Ranch Reform in the Rain Forest
How the sellers of Brazilian beef, leather and other cattle products are convincing ranchers to stop razing the Amazon
- Roger Di Silvestro
- Conservation
- Nov 30, 2015
LOOK AROUND YOUR HOME, and you are likely to find signs of the Amazon rain forest—thanks to Brazil’s cattle industry. For decades, ranchers have slashed and burned great swathes of the Brazilian Amazon to create pasture for cattle, and those cattle have wended their way to your closets, refrigerators, shoulders and feet in the form of meat, shoes, handbags, jackets and myriad other products, from drum heads and wallets to luggage and even pet chew toys.
More than 210 million cattle—the world’s largest commercial herd—live on Brazilian ranches. During roughly the past two decades, the nation’s Amazon herd (descendants of white Nelore cattle imported from India in 1868) has tripled in size to nearly 60 million. That same period saw 127,000 square miles of rain forest destroyed—an area larger than New Mexico.
For half a century, Brazil’s government has tried to slow the loss of Amazon forest through laws that have met with little success. Now the National Wildlife Federation and other organizations, backed with new legal measures by Brazilian officials, are trying a different approach: persuading major companies—from meatpacking giant JBS to Puma, Nike and the supermarket chain Walmart—to buy cattle products only from ranchers who do not destroy forest. During the past six years, the effort has all but eliminated deforestation on participating ranches and, as a model, offers promise to stop destruction of other tropical forests worldwide.

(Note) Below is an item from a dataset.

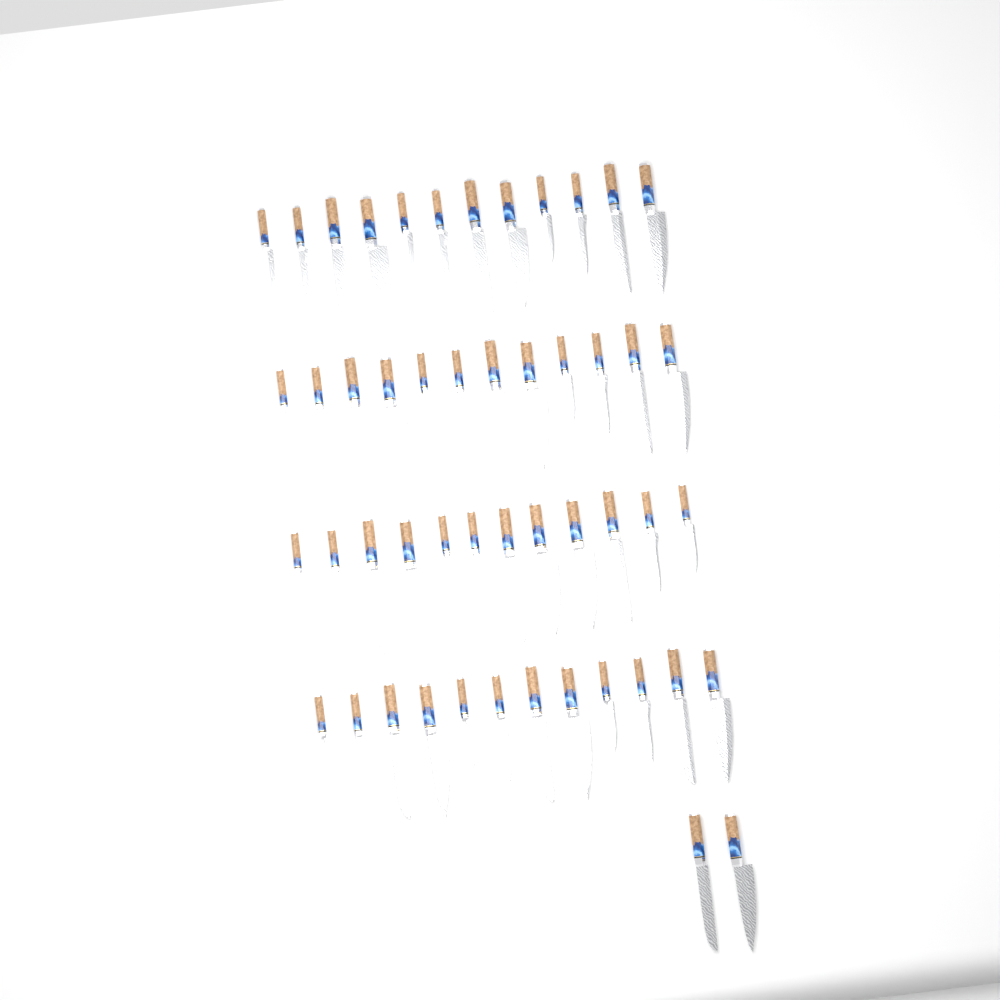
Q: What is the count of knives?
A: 50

This new private-sector strategy “differs fundamentally from traditional approaches to stemming forest loss because the buyers of deforestation-linked products can bring about rapid change,” says Barbara Bramble, NWF’s senior director for international wildlife conservation, who has worked on tropical-forest issues for the past three decades. “Companies have the flexibility to choose where they buy, so they can avoid ranches with deforestation.”
Biodiversity Hotspot
“The tropical rain forest is the greatest expression of life on Earth,” says Tom Lovejoy, a biologist who has studied and worked to protect the Amazon since the 1960s. Covering less than 7 percent of the planet’s surface, tropical forests house more plant and animal species than any other terrestrial habitat. A full third of these forests—2.7 million square miles—lie within the Amazon Basin, 60 percent of them in Brazil.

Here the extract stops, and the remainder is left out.